Um dos elementos deste jogo é o fato de que as barreiras entre público (o pronunciamento de Evaristo sobre seu desligamento) e o privado (as “entranhas” da Globo e tudo que aconteceu ali) tenham sido preservadas por empregador e empregado, neste caso. Não à toa, ficamos “caçando” explicações que pareçam mais plausíveis para nós. Sendo Evaristo Costa uma celebridade, nós, a audiência, nos sentimos tentados a penetrar no fabuloso mundo em que ele habita.
E é aí que se insinua o ponto que considero mais problemático, que é a assunção tida pelo senso comum de que apresentador e jornalistas são sinônimos. No mundo do espetáculo, quebra-se a distinção entre aquele que cede sua cara para contar a notícia e aquele que efetivamente a gera. Se todo jornalista pode ser apresentador, nem todo apresentador é jornalista – pelo menos no sentido de que não está, necessariamente, desempenhando essa função quando apresenta um telejornal.

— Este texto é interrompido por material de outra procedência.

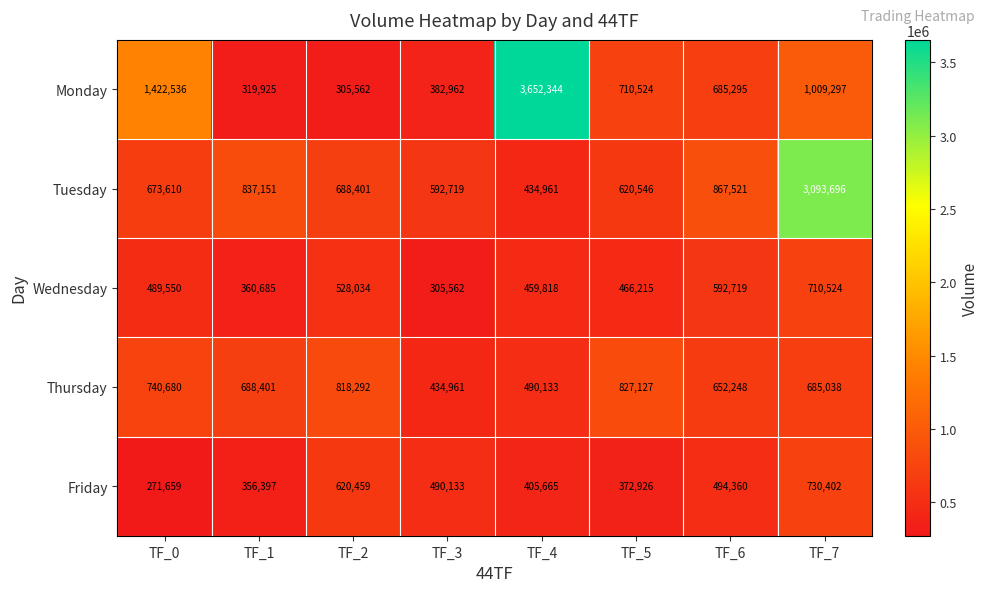

What is the sum of the Friday values at TF_1 and TF_7?

1086799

A nota de Daniel Castro traz pistas de que, caso seja considerado um ótimo apresentador, Evaristo Costa tinha lacunas como jornalista. Não por acaso, o carismático Evaristo sedimentou sua relação com o público por meio de postagens engraçadas em suas redes sociais. Este ponto é controverso especialmente porque esta confusão se repete, inclusive, entre jornalistas e estudantes de jornalismo, os quais se espelham em profissionais como Patrícia Poeta ou Renata Fan – que podem, sim, ser ótimas jornalistas, mas não é por seu talento jornalístico que são conhecidas e admiradas. Neste sentido, o trabalho de apresentador talvez esteja mais perto do entretenimento do que do jornalismo.

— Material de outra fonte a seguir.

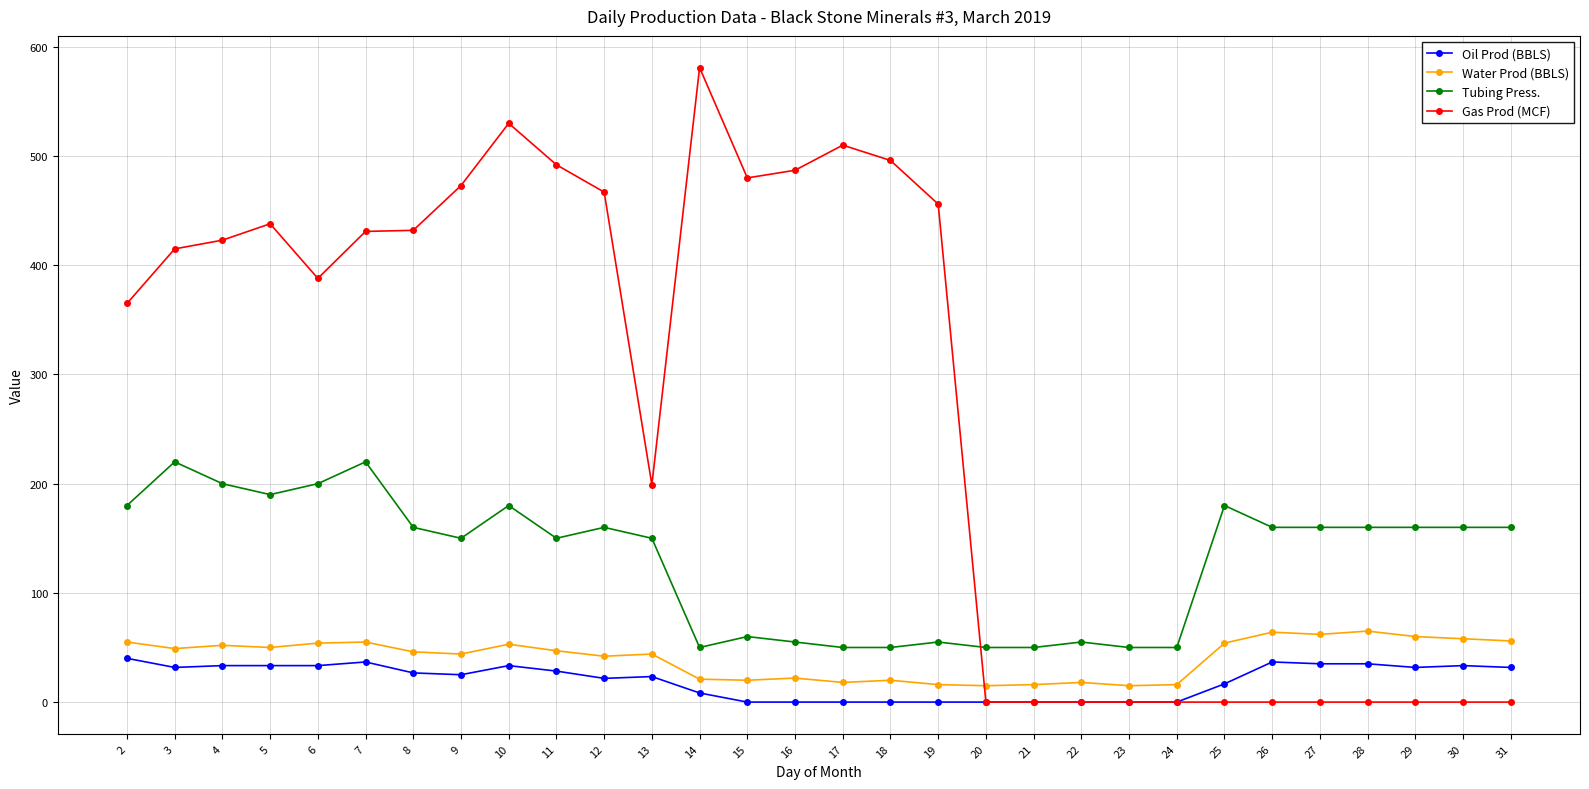

At which category is the sum across all series the highest?

10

A saída inesperada de Evaristo, neste contexto, acaba trazendo um certo tom de subversão, por abrir mão de um lugar extremamente competitivo, assumindo uma decisão que poucos tomariam. Isto fica claro entre os próprios profissionais da mídia. Numa troca de mensagens do Twitter, o apresentador Milton Neves estabeleceu um diálogo com Evaristo Costa, no qual diz que “nunca se apeia de cavalo puro-sangue” (ou seja: quando chegar ao topo, jamais abra mão voluntariamente deste lugar, não importa o que aconteça), e recebeu a seguinte resposta: “Pangaré também nos leva onde (sic) queremos chegar”. Mais uma resposta enigmática para alimentar o jogo do mundo do espetáculo. Nada de novo no front – nem no jornalismo.